• _Goal of the exercise_: Reproduce every line of text in the data below verbatim, omitting the pictures.

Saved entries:

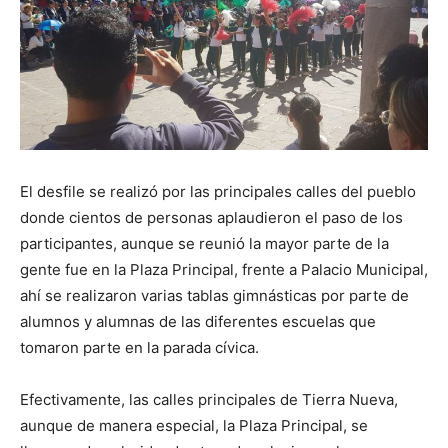
El desfile se realizó por las principales calles del pueblo
donde cientos de personas aplaudieron el paso de los
participantes, aunque se reunió la mayor parte de la
gente fue en la Plaza Principal, frente a Palacio Municipal,
ahí se realizaron varias tablas gimnásticas por parte de
alumnos y alumnas de las diferentes escuelas que
tomaron parte en la parada cívica.
Efectivamente, las calles principales de Tierra Nueva,
aunque de manera especial, la Plaza Principal, se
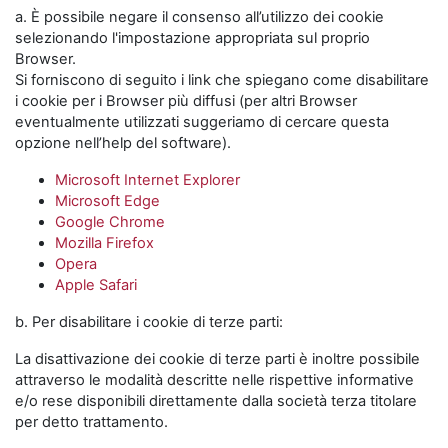
a. È possibile negare il consenso all’utilizzo dei cookie
selezionando l'impostazione appropriata sul proprio
Browser.
Si forniscono di seguito i link che spiegano come disabilitare
i cookie per i Browser più diffusi (per altri Browser
eventualmente utilizzati suggeriamo di cercare questa
opzione nell’help del software).
Microsoft Internet Explorer
Microsoft Edge
Google Chrome
Mozilla Firefox
Opera
Apple Safari
b. Per disabilitare i cookie di terze parti:
La disattivazione dei cookie di terze parti è inoltre possibile
attraverso le modalità descritte nelle rispettive informative
e/o rese disponibili direttamente dalla società terza titolare
per detto trattamento.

• _Task solution_:
El desfile se realizó por las principales calles del pueblo
donde cientos de personas aplaudieron el paso de los
participantes, aunque se reunió la mayor parte de la
gente fue en la Plaza Principal, frente a Palacio Municipal,
ahí se realizaron varias tablas gimnásticas por parte de
alumnos y alumnas de las diferentes escuelas que
tomaron parte en la parada cívica.
Efectivamente, las calles principales de Tierra Nueva,
aunque de manera especial, la Plaza Principal, se
a. È possibile negare il consenso all’utilizzo dei cookie
selezionando l'impostazione appropriata sul proprio
Browser.
Si forniscono di seguito i link che spiegano come disabilitare
i cookie per i Browser più diffusi (per altri Browser
eventualmente utilizzati suggeriamo di cercare questa
opzione nell’help del software).
Microsoft Internet Explorer
Microsoft Edge
Google Chrome
Mozilla Firefox
Opera
Apple Safari
b. Per disabilitare i cookie di terze parti:
La disattivazione dei cookie di terze parti è inoltre possibile
attraverso le modalità descritte nelle rispettive informative
e/o rese disponibili direttamente dalla società terza titolare
per detto trattamento.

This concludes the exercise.